Rich Ulrich wrote:
> With 10,000 no-punches where only half that many no-votes should be
> expected (in Palm Beach County), they re-counted a 1% sample and came
> up with 47 additional votes -- about half of the 100 or so that were
> possible, and consistent with the number of no-votes that typically
> are seen.  There was no report of how many no-punches had existed.
> Gore gained, as he was expected to, because Gore carried the county by
> almost 2-to-1.

Say punched cards have a 5% reject rate, a figure I've heard several
times, then a manual count without bias always raises the totals
in proportion to the existing votes.  Thus as you say, a Democratic
county manually counted picks up net Democratic votes.

Would you say that therefore a Republican county with the reversed
numbers ought to be manually counted as well, if a Democratic one
is?  Otherwise it would seem a net Democratic gain is guaranteed.
The county that hand counts wins an even election.

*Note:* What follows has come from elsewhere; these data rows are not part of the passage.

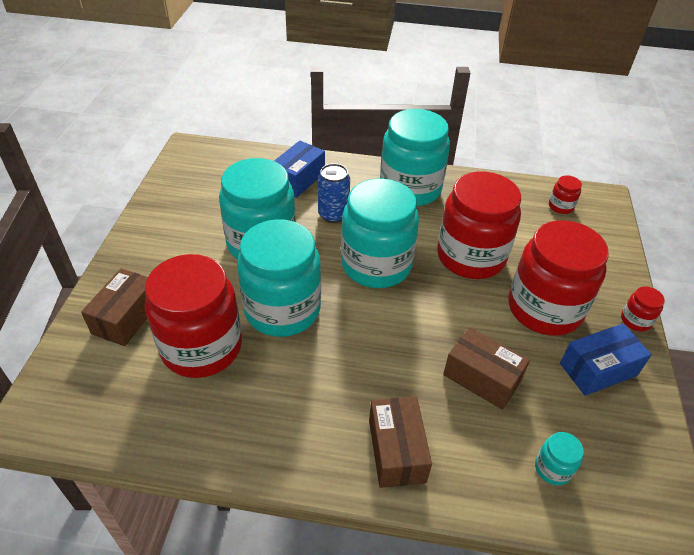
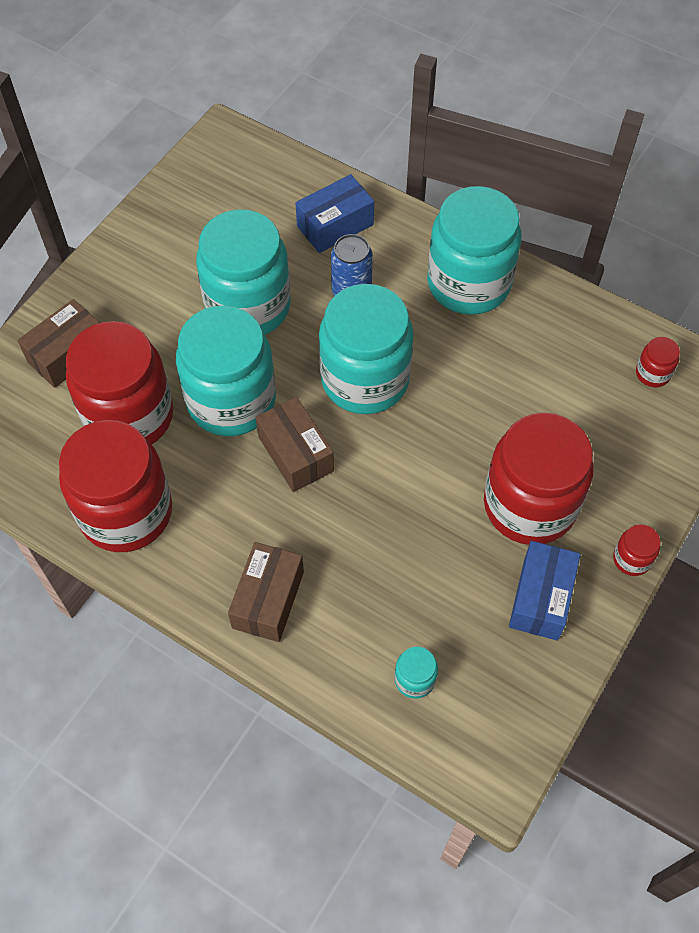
camera: 25 degrees right, 15 degrees up
red jar [437,171,521,279] -> red jar moved to [59,420,172,552]
brown box [443,327,530,410] -> brown box moved to [255,397,334,492]
blue box [560,324,652,396] -> blue box turned 75 degrees counterclockwise [509,541,580,641]

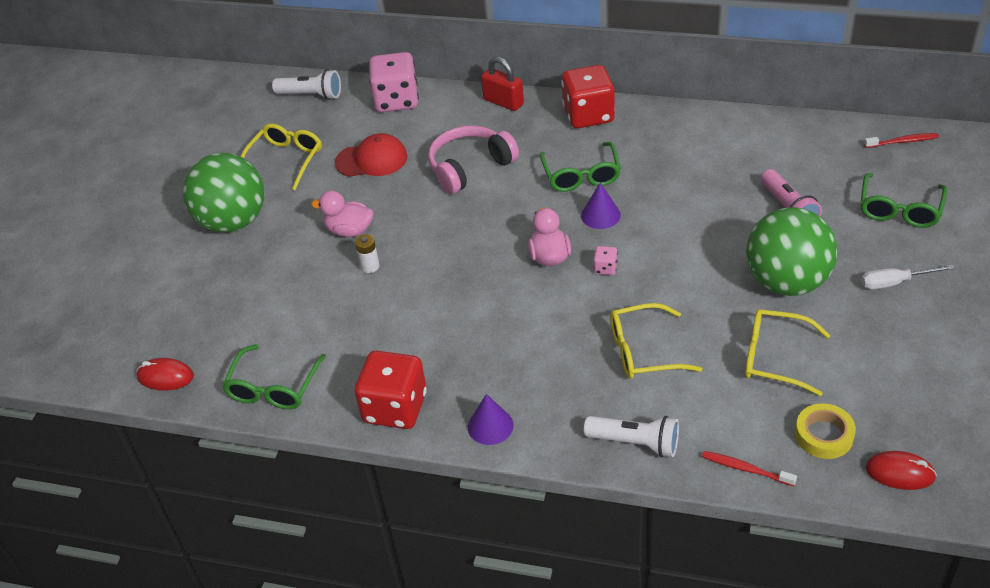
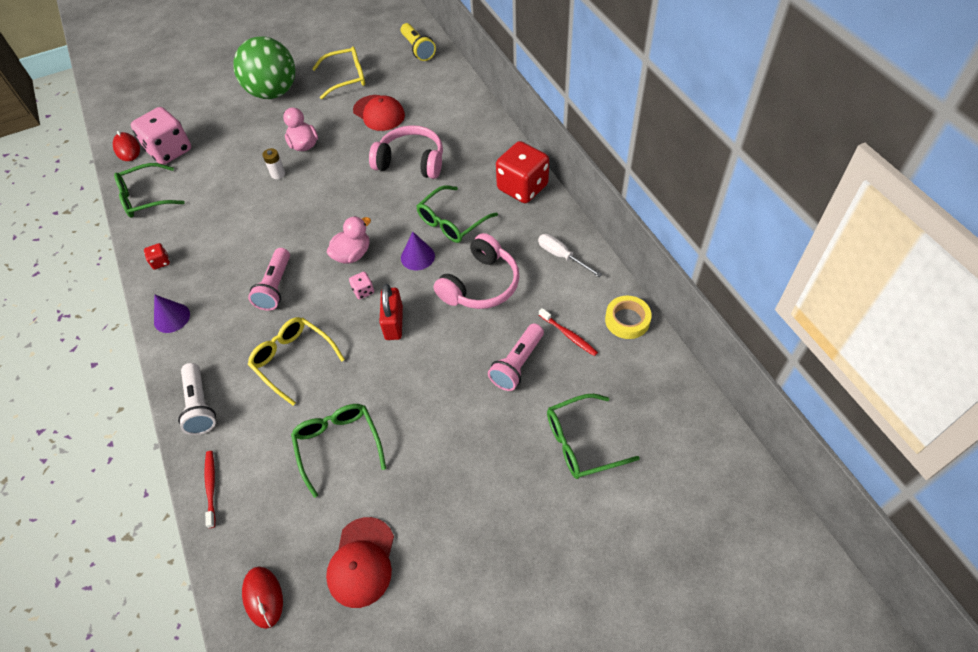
camera: 50 degrees right, 10 degrees up
white flashlight [272,69,341,100] -> yellow flashlight [401,23,436,61]
red dice [355,351,427,429] -> red dice [144,243,170,270], size x0.42
pink dice [369,52,419,112] -> pink dice moved to [131,107,191,165]
red padlock [481,57,524,111] -> red padlock moved to [379,284,403,340]
yellow glasses [745,309,830,396] -> green glasses [291,404,386,498]
green ball [746,207,838,296] -> none
yellow tape [795,403,856,459] -> yellow tape moved to [605,296,652,339]
white screwdriver [861,265,955,289] -> white screwdriver moved to [538,234,602,277]
red toothbrush [864,133,939,148] -> red toothbrush moved to [539,308,598,356]
none -> pink flashlight [248,248,290,311]
none -> red cap [326,517,394,608]
none -> pink headphones [434,233,519,309]

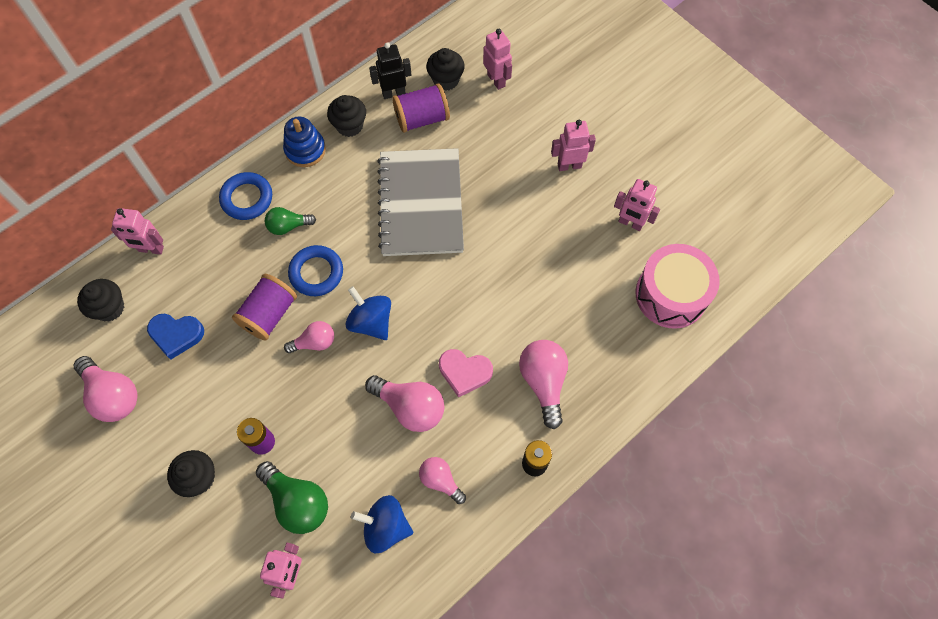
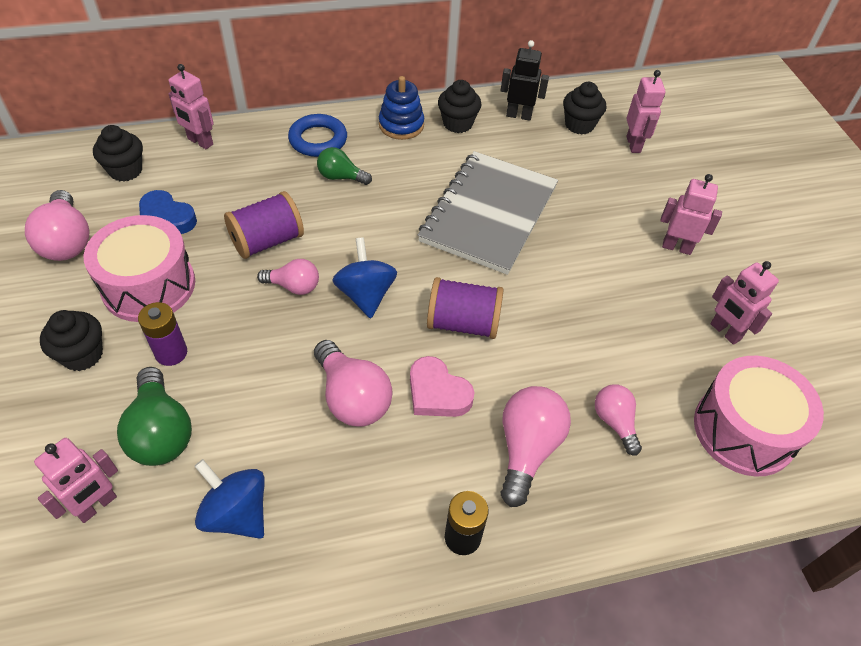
camera: 25 degrees right, 15 degrees down
blue ring [288,245,343,296] -> none
purple spool [392,83,450,133] -> purple spool moved to [427,277,503,339]
pink light bulb [419,457,466,504] -> pink light bulb moved to [595,385,642,456]
none -> pink drum [84,215,195,322]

The benefit of the machine counts is the avoidance of bias.  The
sign of the difference at the end of it all is an excellent estimate,
not biased, though the totals are biased low by machine counting.

A hand count improves the totals but ruins the differences.  But what
you want is the differences, ie the winner, not the totals.

I have heard that punch cards are favored because they retain
vote privacy, and they consider the 5% drop rate acceptable.
-- 
Ron Hardin
[EMAIL PROTECTED]

On the internet, nobody knows you're a jerk.